Ñanderu Getúlio _ Foto Arquivo Ane Vilela |
Cimi Regional Mato Grosso do Sul
Edição _ Tereza Amaral
Entre o som sagrado dos mbarakas e as rezas dos Ñanderu e Ñandecy – líderes espirituais e rezadores – a Comissão de Direitos Humanos e Minorias da Câmara Federal, entre os últimos dias 31 e 1º de junho, saiu dos corredores do poder em Brasília para conferir de perto a situação do povo Guarani e Kaiowá nos tekohas – lugar onde se é – do Mato Grosso do Sul. Com os parlamentares, representantes do Ministério Público Federal (MPF), Fundação Nacional do Índio (Funai) e do Conselho Indigenista Missionário (Cimi).
As lideranças indígenas afirmaram que se a situação que vivem não mudar e as demarcações não acontecerem, os Guarani e Kaiowá iniciarão um processo de retomada geral de seus territórios. Getúlio, importante Ñanderu Kaiowá, após a fala de mais de 15 lideranças de acampamentos às autoridades, disse: “Hoje estamos chorando e morrendo. Eles pararam as demarcações, mas nós não paramos e vamos avançar em defesa do nosso direito”. A procuradora da República e coordenadora da 6ª Câmara de Coordenação e Revisão da PGR, Deborah Duprat, afirmou que a situação dos povos indígenas no Mato Grosso do Sul é “um absurdo contra a vida humana e a dignidade”.
A visita oficial teve como objetivo coletar informações, relatos e ver de perto as denúncias que chegam periodicamente às autoridades envolvendo os constantes atentados contra o povo, alto índice de suicídio e mortandade, além de equacionar os lamentáveis eventos com a paralisação completa das demarcações de terras indígenas no Mato Grosso do Sul. O bispo de Dourados, Dom Redovino Rizzardo, esteve durante o dia 30 no tekoha Apyka’i e se comprometeu com a questão indígena e a demarcação dos territórios tradicionais dos Guarani e Kaiowá.
O grupo foi recebido em cores, palavras e relatos de cada Guarani e Kaiowá, em contraste com as dificuldades em preto e branco que vivem. Pulsaram séculos de história, cultura viva e resistência. A comitiva registrou aspectos de uma espécie de Estado de Exceção vivido pelos povos indígenas no Mato Grosso do Sul, onde os teores de uma verdadeira política de extermínio estão colocados em prática pelas forças locais ligadas ao agronegócio, com a conivência do governo brasileiro.
O presidente da Comissão de Direitos Humanos da Câmara Federal, deputado Paulo Pimenta, declarou aos Guarani e Kaiowá: “Nós temos um compromisso. O que vi e senti me dá autoridade e conhecimento para avançar e não mediremos esforços quanto Comissão de Direitos Humanos para somarmos na luta diária de vocês e garantirmos os direitos dos povos indígenas”.

================

* **Detalhes da tarefa**
De acordo com o texto do exercício, quem preside a Comissão de Direitos Humanos da Câmara Federal? As linhas de dados não são necessárias para esta tarefa.

================

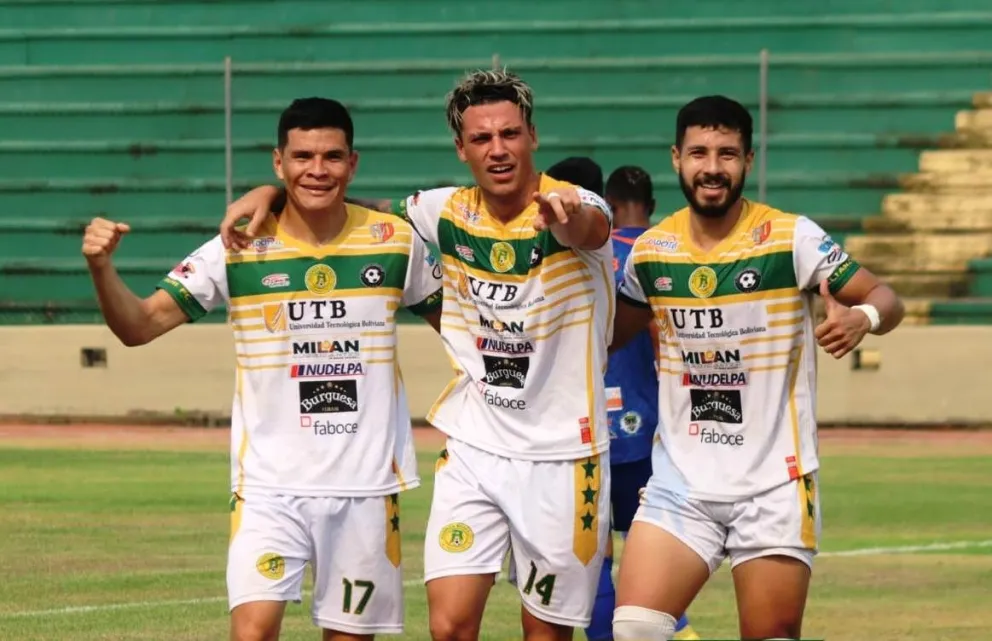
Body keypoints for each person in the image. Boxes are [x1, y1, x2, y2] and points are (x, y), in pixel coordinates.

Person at [218, 69, 616, 641]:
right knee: (449, 627)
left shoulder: (574, 205)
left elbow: (591, 224)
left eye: (510, 134)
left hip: (564, 455)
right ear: (461, 149)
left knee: (546, 633)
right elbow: (341, 207)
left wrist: (569, 211)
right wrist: (270, 192)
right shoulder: (438, 212)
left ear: (532, 136)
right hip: (474, 448)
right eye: (481, 139)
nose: (497, 149)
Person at [82, 97, 443, 641]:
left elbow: (465, 329)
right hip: (268, 488)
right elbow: (139, 326)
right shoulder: (238, 245)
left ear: (353, 163)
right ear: (279, 162)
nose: (316, 170)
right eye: (302, 156)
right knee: (251, 633)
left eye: (331, 156)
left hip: (366, 488)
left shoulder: (396, 241)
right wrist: (100, 266)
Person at [609, 95, 906, 641]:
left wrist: (863, 317)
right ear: (677, 158)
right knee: (634, 627)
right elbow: (609, 337)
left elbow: (888, 298)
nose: (712, 167)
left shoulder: (793, 238)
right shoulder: (653, 252)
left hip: (775, 482)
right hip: (682, 482)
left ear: (748, 159)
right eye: (699, 152)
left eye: (728, 153)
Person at [542, 159, 701, 641]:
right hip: (644, 427)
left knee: (593, 557)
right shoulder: (651, 250)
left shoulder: (553, 251)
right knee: (653, 555)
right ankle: (680, 632)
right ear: (649, 207)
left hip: (576, 427)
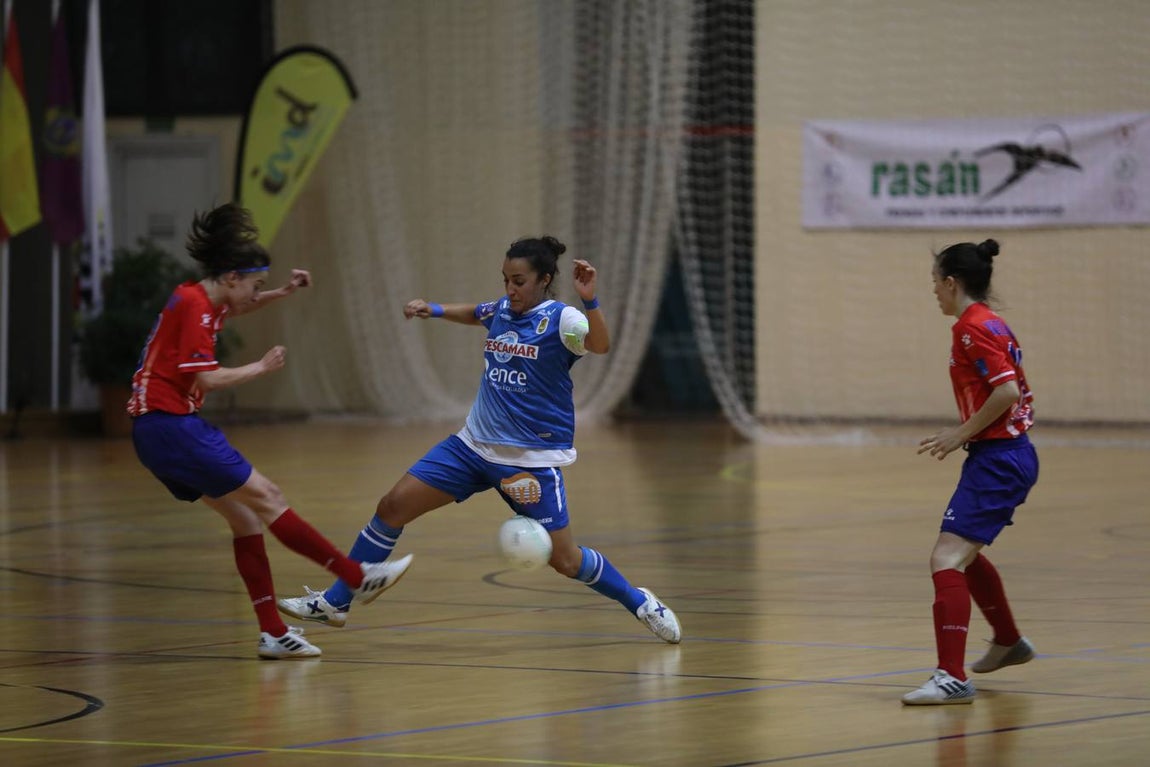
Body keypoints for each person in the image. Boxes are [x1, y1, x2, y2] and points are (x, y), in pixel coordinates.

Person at [278, 236, 681, 643]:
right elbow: (476, 313)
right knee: (392, 506)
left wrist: (590, 302)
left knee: (566, 560)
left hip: (529, 461)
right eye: (506, 279)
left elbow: (600, 344)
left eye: (519, 281)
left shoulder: (563, 319)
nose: (510, 289)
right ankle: (336, 602)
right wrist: (432, 309)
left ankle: (641, 602)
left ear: (544, 279)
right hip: (471, 447)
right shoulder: (504, 308)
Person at [127, 203, 413, 660]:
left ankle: (274, 634)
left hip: (156, 432)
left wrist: (280, 291)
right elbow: (207, 379)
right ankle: (357, 579)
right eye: (254, 285)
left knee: (244, 519)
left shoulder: (201, 299)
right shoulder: (196, 307)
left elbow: (237, 308)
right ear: (232, 277)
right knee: (269, 497)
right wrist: (260, 367)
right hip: (172, 427)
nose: (253, 294)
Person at [902, 238, 1039, 705]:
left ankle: (952, 676)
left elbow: (1005, 394)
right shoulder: (990, 323)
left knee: (945, 560)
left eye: (935, 283)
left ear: (952, 282)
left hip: (999, 458)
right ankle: (1008, 641)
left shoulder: (971, 328)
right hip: (1001, 456)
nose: (934, 292)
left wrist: (959, 433)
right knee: (965, 555)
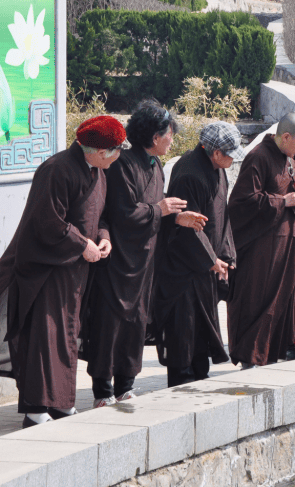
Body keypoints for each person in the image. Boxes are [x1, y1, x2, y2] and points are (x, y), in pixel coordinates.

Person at [0, 116, 126, 428]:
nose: (118, 157)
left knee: (66, 337)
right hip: (44, 271)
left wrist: (104, 238)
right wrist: (81, 244)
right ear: (99, 151)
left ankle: (61, 404)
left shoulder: (98, 172)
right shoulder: (56, 169)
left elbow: (102, 215)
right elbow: (48, 222)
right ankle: (35, 410)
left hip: (75, 273)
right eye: (116, 150)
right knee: (43, 339)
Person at [85, 101, 206, 408]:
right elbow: (122, 213)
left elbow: (155, 211)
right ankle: (103, 389)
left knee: (136, 323)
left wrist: (177, 217)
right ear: (155, 137)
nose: (171, 141)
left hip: (145, 262)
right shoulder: (123, 165)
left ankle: (126, 383)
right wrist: (159, 209)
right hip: (118, 261)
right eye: (169, 135)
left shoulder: (156, 167)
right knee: (109, 323)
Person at [153, 122, 244, 386]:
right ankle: (182, 382)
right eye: (229, 153)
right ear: (216, 152)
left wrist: (225, 256)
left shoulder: (216, 169)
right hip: (183, 270)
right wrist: (210, 259)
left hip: (205, 267)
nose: (231, 159)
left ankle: (199, 377)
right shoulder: (190, 173)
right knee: (184, 330)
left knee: (201, 331)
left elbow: (221, 216)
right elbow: (188, 226)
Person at [227, 113, 295, 368]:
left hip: (286, 242)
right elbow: (241, 202)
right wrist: (281, 201)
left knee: (281, 298)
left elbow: (287, 191)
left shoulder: (287, 159)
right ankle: (249, 357)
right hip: (262, 246)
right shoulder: (259, 157)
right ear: (285, 137)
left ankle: (268, 354)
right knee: (258, 298)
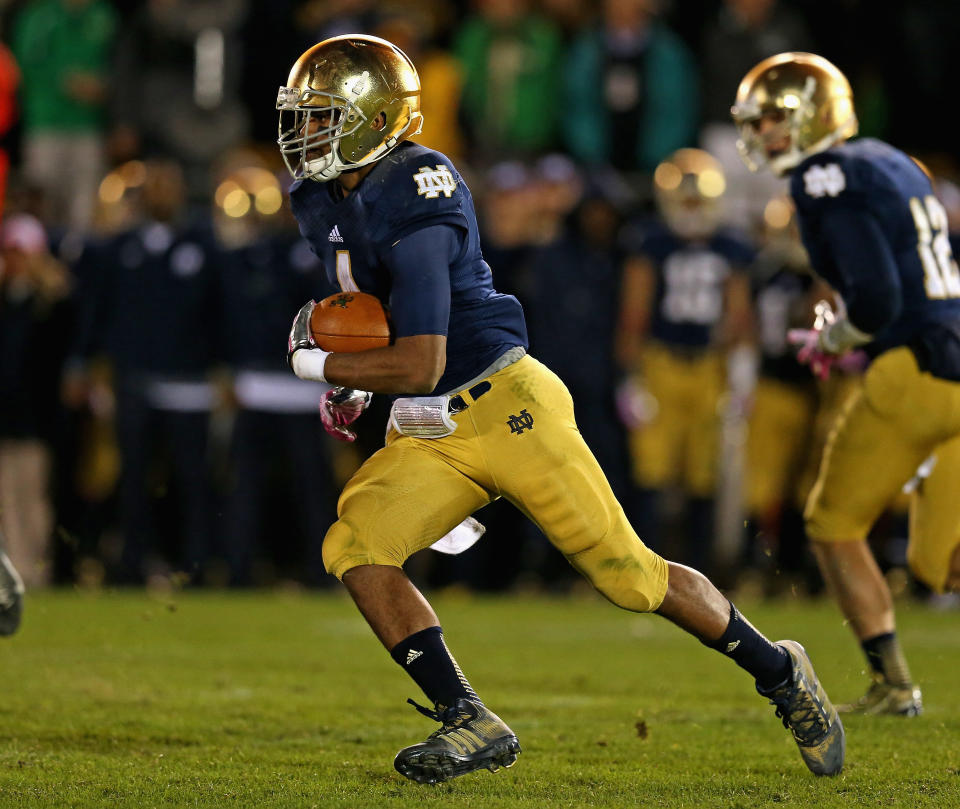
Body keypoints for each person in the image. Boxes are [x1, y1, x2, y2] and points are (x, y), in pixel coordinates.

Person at [278, 34, 844, 784]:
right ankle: (468, 718)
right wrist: (355, 378)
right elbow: (377, 314)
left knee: (631, 578)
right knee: (355, 545)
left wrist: (318, 362)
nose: (302, 134)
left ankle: (781, 672)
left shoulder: (420, 183)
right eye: (301, 116)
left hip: (506, 403)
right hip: (428, 423)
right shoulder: (318, 196)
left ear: (373, 117)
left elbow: (424, 357)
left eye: (320, 117)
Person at [731, 51, 960, 715]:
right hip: (953, 363)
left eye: (773, 120)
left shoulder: (823, 174)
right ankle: (895, 684)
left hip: (910, 374)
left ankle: (893, 684)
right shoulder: (890, 159)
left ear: (809, 116)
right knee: (937, 564)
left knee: (832, 523)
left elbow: (880, 298)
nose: (763, 135)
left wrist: (835, 335)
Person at [614, 148, 754, 575]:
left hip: (710, 364)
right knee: (652, 469)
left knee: (704, 472)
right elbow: (635, 310)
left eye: (698, 200)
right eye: (685, 200)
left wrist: (742, 370)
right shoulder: (651, 241)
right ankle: (644, 566)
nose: (691, 209)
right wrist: (629, 376)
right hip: (661, 361)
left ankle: (701, 572)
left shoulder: (730, 244)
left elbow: (738, 313)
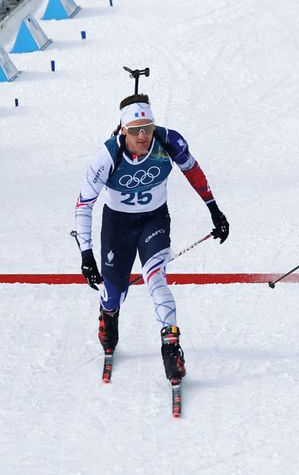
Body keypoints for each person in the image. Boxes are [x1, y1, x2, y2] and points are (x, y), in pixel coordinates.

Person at [74, 93, 230, 383]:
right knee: (113, 292)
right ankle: (108, 315)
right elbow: (84, 204)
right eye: (135, 130)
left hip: (154, 220)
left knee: (155, 276)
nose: (143, 135)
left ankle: (171, 347)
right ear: (123, 130)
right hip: (117, 225)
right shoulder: (107, 155)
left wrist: (214, 210)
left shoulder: (167, 141)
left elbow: (193, 172)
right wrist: (86, 253)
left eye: (148, 127)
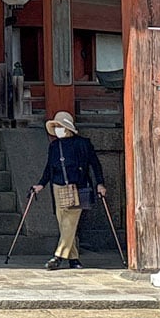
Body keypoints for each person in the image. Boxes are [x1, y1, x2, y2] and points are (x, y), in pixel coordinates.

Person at [34, 110, 104, 270]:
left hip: (77, 186)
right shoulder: (54, 146)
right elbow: (49, 168)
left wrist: (100, 183)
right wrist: (41, 185)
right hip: (58, 186)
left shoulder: (83, 144)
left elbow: (95, 164)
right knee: (63, 223)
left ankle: (58, 256)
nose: (58, 129)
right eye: (56, 126)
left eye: (60, 126)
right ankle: (73, 259)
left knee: (70, 222)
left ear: (68, 128)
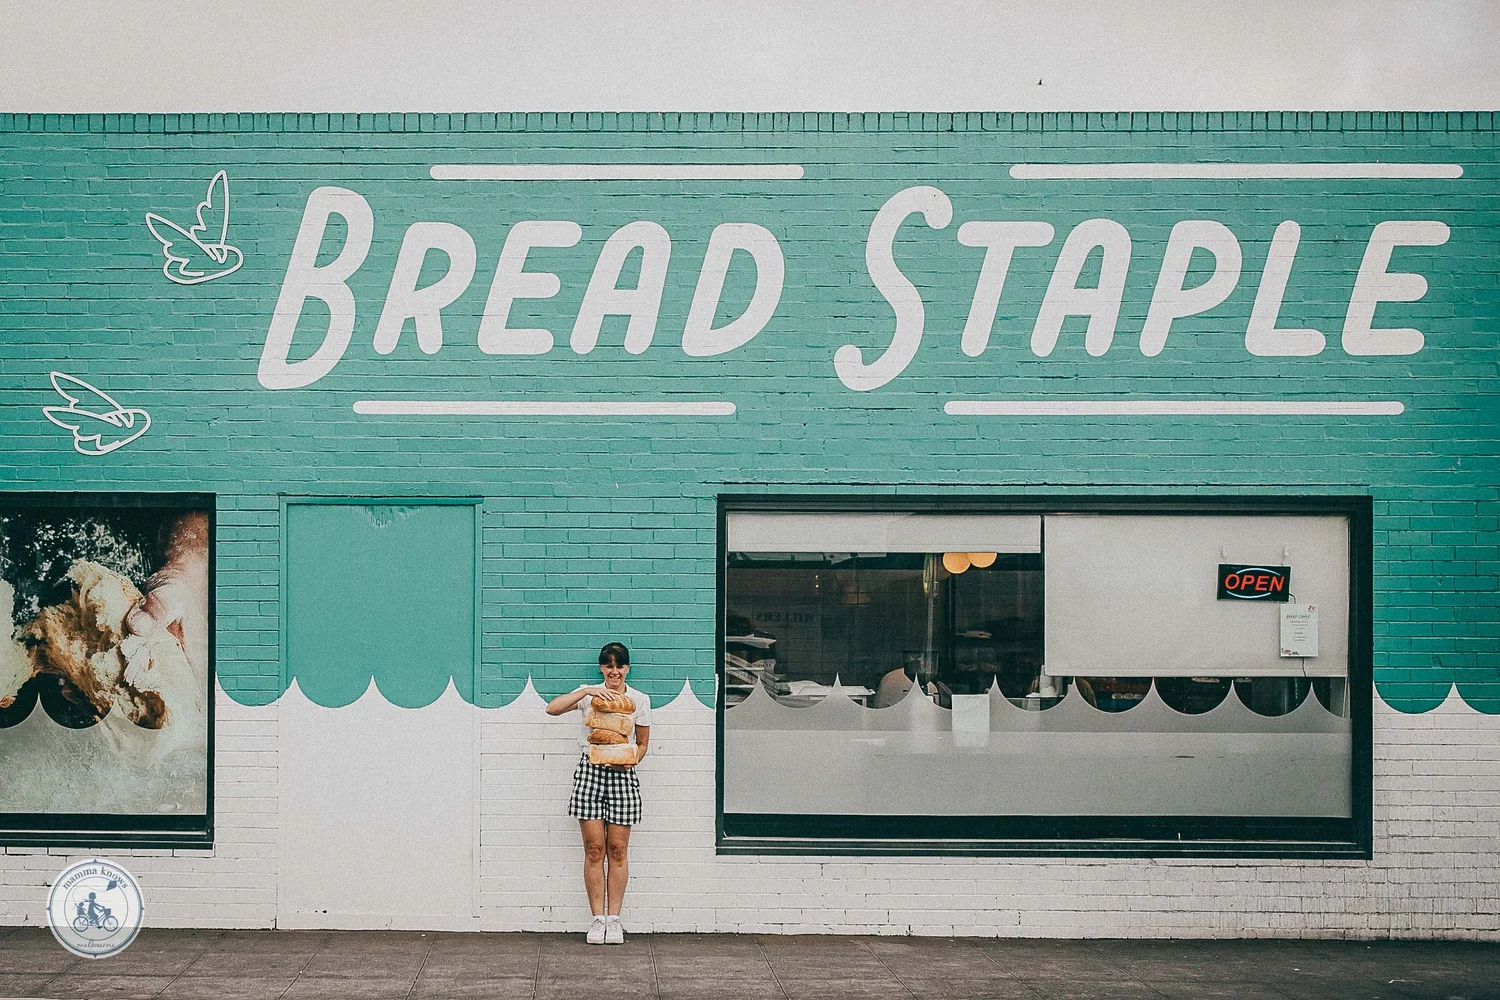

================

* **Área de resposta**
O deputado Paulo Pimenta.